Холодный, густой, пряный воздух ударил в лицо, заставив ее закашляться. Она сделала глубокий, прерывистый вдох. Запах был оглушительным. Затем она осторожно, сняв перчатку, протянула обнаженную руку к одному из светящихся отростков, соединявших «Мико-Разум» со стеной.
В тот миг, когда ее пальцы коснулись теплой, пульсирующей, почти живой поверхности, мир взорвался.
Это не была боль. Это был сход лавины. Океан информации, чувств, воспоминаний, ощущений, не передаваемых словами. Он хлынул в ее сознание, сметая барьеры личности, как песчаный замок перед цунами. Она не слышала слов, не видела образов в человеческом понимании. Она чувствовала всем своим существом.

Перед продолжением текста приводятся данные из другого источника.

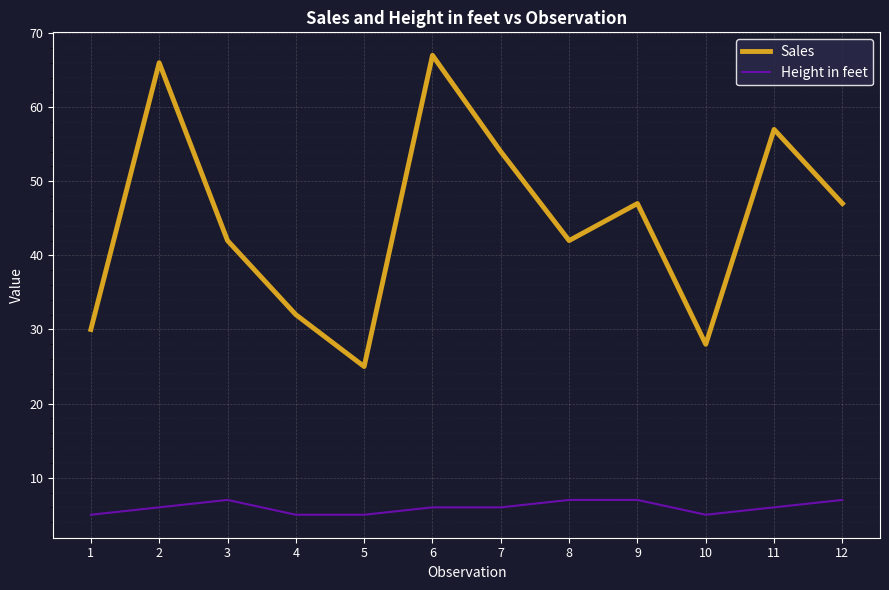

Which series has the largest total across all categories?

Sales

Она почувствовала рождение планеты. Молодой, полной жизни, с синими океанами и зелеными континентами под светом молодой звезды. Затем – удар. Чудовищной, непостижимой силы. Столкновение с другим небесным телом. Боль, огненная агония, разрыв, гибель миллиардов жизней в одно мгновение. Но не полная. Не окончательная. Кусок планеты, несущий в себе глубинную, пещерную биосферу – грибы, живущие в порах камня, и простые, роющие туннели существа, – был выброшен в космос, как семя в пустоту.
Затем – голод. Всепроникающий холод. Тишина. Смерть, протянувшая свои ледяные пальцы. Но грибы, радиотрофы, мутировали. Они научились выжимать энергию из пустоты, из пронизывающей все космической радиации, из крошевых частиц, несущих смерть для других. Они стали светом и пищей в одном флаконе. А существа, вступив с ними в вечный симбиоз, стали их защитниками, садовниками, архитекторами. Они строили улей, укрепляли его, рыли новые пещеры, чтобы увеличить площадь для грибов-кормильцев. Они превратили безжизненный осколок, этот надгробный камень, в ковчег. В дом, плывущий сквозь ночь.

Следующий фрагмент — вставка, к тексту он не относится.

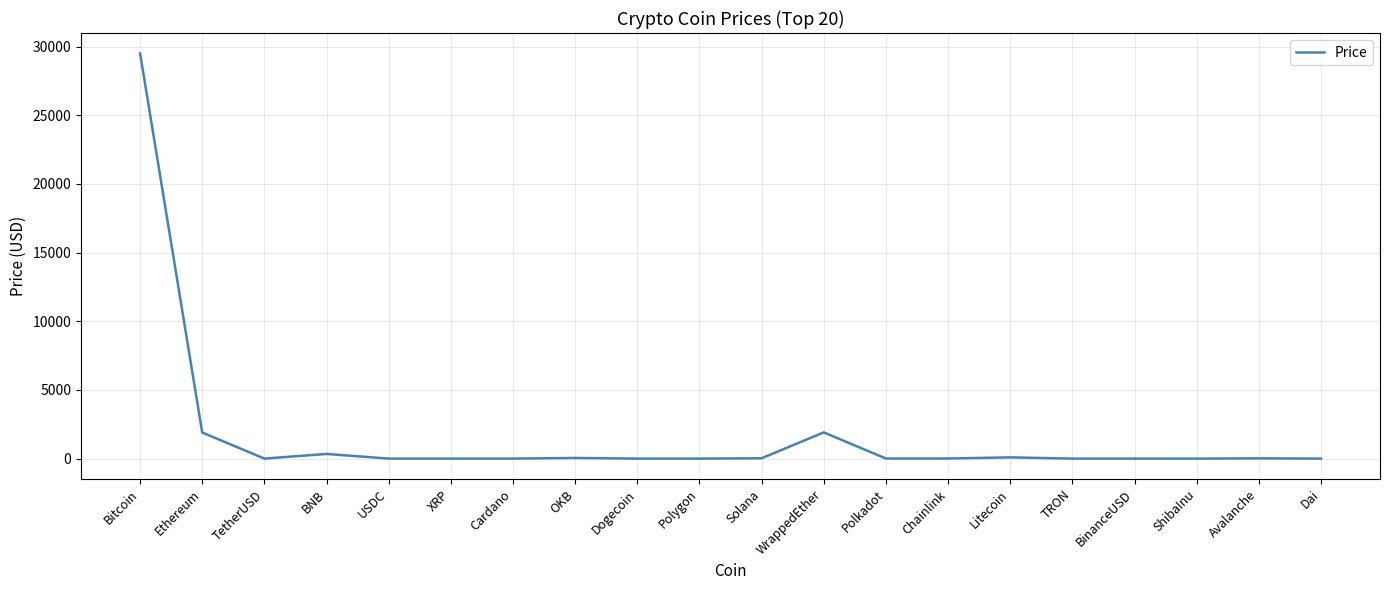

What is the difference between the maximum and minimum values?

29512.1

Она увидела миллионы лет дрейфа. Встречи с другими астероидами, которые они поглощали, как амебы, используя их вещество для роста и укрепления своего мира. Ослепительные вспышки далеких сверхновых, чье смертоносное излучение давало им годы процветания и изобилия. Непроницаемые темные туманности, где приходилось впадать в спячку, замедляя метаболизм, экономя каждую крупицу энергии.